No problem. Go here and view a great map that displays the Big Blue Bus lines AND Santa Monica’s bike paths in one view. You’ll find out which Big Blue Bus will get you closest to your meet-up — looks like the 4. To get info about time points and stop locations, see this page at the Big Blue Bus site. You might need a doppio when you get there, but you won’t miss your ride.
Or suppose you’d like to participate in The LA Wheelmen’s 8/8/10 (that’s tomorrow!) Viva San Fernando ride. You live in Santa Monica, and because you got festive Saturday night at the newly reopened Santa Monica Place and Third Street Promenade, you wake up late.
Easy: Go here and use the Metro Trip Planner. Use La Cienega Park’s address as a destination, since it’s at the corner. The Trip Planner offers two options: Metro Line 20 or a Metro Rapid, Line 720. If you take the 720, you’ll walk farther — wait, no, you won’t: you’ll have your bike with you.
To check the timepoints, go here and you’ll find a .pdf for the 720. Remember to check the Sunday schedule (page 3) and you’ll get there on time.
Try this a few times.

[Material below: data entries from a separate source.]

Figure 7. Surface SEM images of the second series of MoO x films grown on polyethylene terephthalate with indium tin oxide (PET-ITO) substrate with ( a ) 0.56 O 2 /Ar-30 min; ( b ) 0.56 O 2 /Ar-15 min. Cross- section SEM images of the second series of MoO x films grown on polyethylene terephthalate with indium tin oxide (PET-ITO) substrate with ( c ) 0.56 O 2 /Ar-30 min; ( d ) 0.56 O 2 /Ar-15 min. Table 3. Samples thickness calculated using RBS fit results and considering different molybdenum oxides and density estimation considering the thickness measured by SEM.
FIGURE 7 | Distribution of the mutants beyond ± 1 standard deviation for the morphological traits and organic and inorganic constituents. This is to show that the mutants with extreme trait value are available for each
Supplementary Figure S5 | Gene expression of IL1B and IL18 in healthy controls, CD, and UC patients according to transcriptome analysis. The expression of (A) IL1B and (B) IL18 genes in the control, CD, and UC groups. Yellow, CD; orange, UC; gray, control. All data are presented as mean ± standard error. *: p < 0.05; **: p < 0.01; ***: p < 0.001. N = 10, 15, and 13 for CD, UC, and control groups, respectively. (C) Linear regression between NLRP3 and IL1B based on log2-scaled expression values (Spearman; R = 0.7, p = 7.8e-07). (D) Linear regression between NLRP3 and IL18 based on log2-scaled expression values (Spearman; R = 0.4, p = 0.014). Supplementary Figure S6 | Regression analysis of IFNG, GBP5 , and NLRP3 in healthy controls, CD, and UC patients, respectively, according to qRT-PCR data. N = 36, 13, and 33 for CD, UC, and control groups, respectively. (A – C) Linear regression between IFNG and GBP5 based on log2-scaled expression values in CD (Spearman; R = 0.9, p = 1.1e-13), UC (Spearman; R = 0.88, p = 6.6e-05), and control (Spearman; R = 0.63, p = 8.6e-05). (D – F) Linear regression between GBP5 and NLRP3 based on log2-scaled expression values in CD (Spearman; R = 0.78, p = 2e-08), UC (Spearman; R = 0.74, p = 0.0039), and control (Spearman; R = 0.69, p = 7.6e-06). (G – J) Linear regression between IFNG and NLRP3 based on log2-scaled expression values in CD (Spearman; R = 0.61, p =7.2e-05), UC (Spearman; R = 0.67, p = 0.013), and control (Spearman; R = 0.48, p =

Once you get good at it, you can help your friends outside of Santa Monica plan their bike trip to the Ciclovia Santa Monica in October. You’ll be all set to enjoy the festivities and the bike paths to the beach.

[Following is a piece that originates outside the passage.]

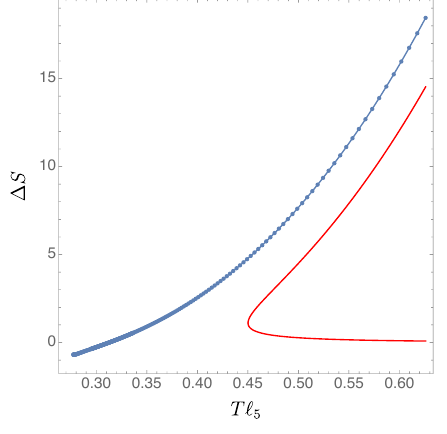
Figure 11 . Comparing (cid:1) S for a fat funnel with the entropy of a spherical Schwarzschild-AdS 5 black hole at the same temperature: the solid red line corresponds to the Schwarzschild-AdS 5 black hole, and the blue disks to the fat funnel phase. Both phases exhibit a power law behaviour at large values of T‘ 5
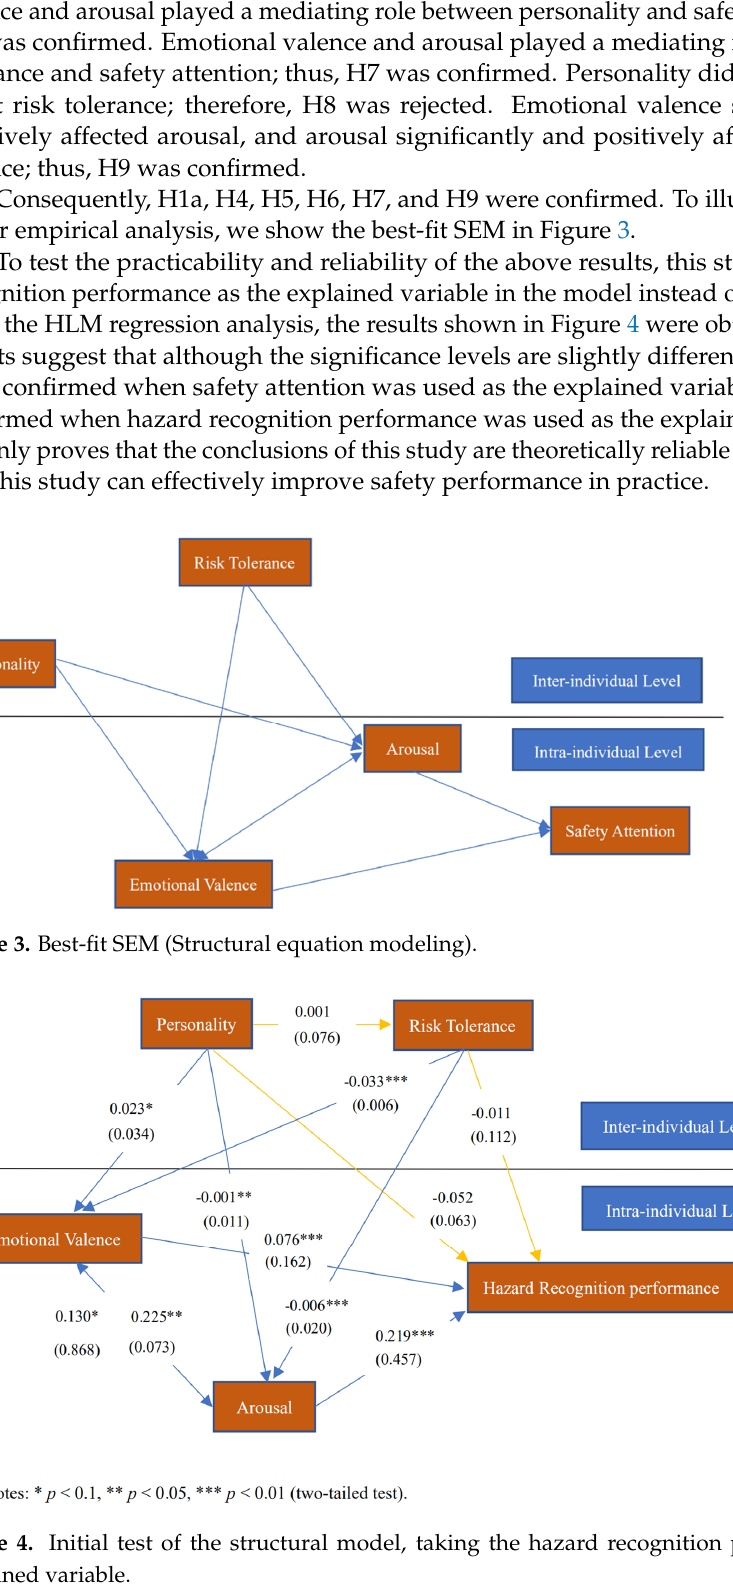
Figure 2. Initial test of the hypothesized structural model.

LA Wheelmen: 9:00 am start: The “Corner”, Olympic Blvd, 1 block west of La Cienega in Beverly Hill (Long 61, Medium 56 – 2300 feet, Hilly Short 29, Flat Short 26) Newcomers welcome; helmets required.
The Bike Oven hosts Spoke(n) Art Ride on each month’s second Saturday. This month’s ride, on August 14th at 6 pm, begins at the Bike Oven/Flying Pigeon LA complex at 3714 N. Figueroa St., Los Angeles, CA 90065).
Bike Oven is a bike repair collective so popular it has already outgrown its single-car garage roots. Their location near Heritage Square Gold Line Station is bike-friendly from all over LA, if you know how to combine LA’s Metro resources and bike travel.
Use the bike rack, and, instead of walking between buses, ride your bike. You’ll arrive in Downtown Los Angeles, charming Pasadena, the impressive Museum District in West Hollywood, or any one of our great beaches well equipped to sightsee and shop on wheels, not feet.
The Spoke(n) Art Ride concludes with an after-party at Bike Oven, and participants can enjoy visiting the Second Saturday open galleries, a project of Highland Park’s NELAart.
Tomorrow: How to use Google Maps to plan your bus+bike route.
Kajon Cermak, Ace Reporter on the traffic beat, wrote about her new interest in Ciclovia Santa Monica in her August 3rd post to her blog, Shortcuts.
After you read that post, you’ll enjoy browsing her blog. Discover shortcuts (so necessary in LA traffic) and air your Traffic Pet Peeves. Cyclists, prepare yourself: pro-bikes, anti-bikes, it’s all there.
Thanks, Kajon, for your support of all things bike-related!
Ciclovia Santa Monica cyclists at the Tuesday, Aug. 2nd Santa Monica Police Department-hosted event noted the enthusiastic turnout of participants, many of them family groups. The long lines at the many tents (especially the Fire Department’s hot-dog grill) shows that Santa Monica residents are eager to attend events that make cycling easy and safe. A bike valet kept all bikes protected while families and individuals visited the exhibits: SWAT Team and Hostage Negotiators (who work together in crises), Mounted Police with a beautiful horse patiently enduring petting, bike safety lessons for kids, free bike licenses…and food! Pizza, popcorn, chocolate cookies, and cotton candy drew lots of fans.
Friendly officers conducted bike safety inspections and instruction throughout the event. Bike Attack raffled off a bicycle, and the SMPD, not to be outdone, gave away prizes. A lucky young woman won an iPod Nano.
Sadly, the Fire Department had to doff their chef aprons, abandon the grill, and come to the aid of an attendee who had a brief and (happily) nonserious medical emergency. Kids (and some of us adults) watched wide-eyed as they surrounded the patient, stabilized the condition, and calmed the crowd. Great work, SMFD.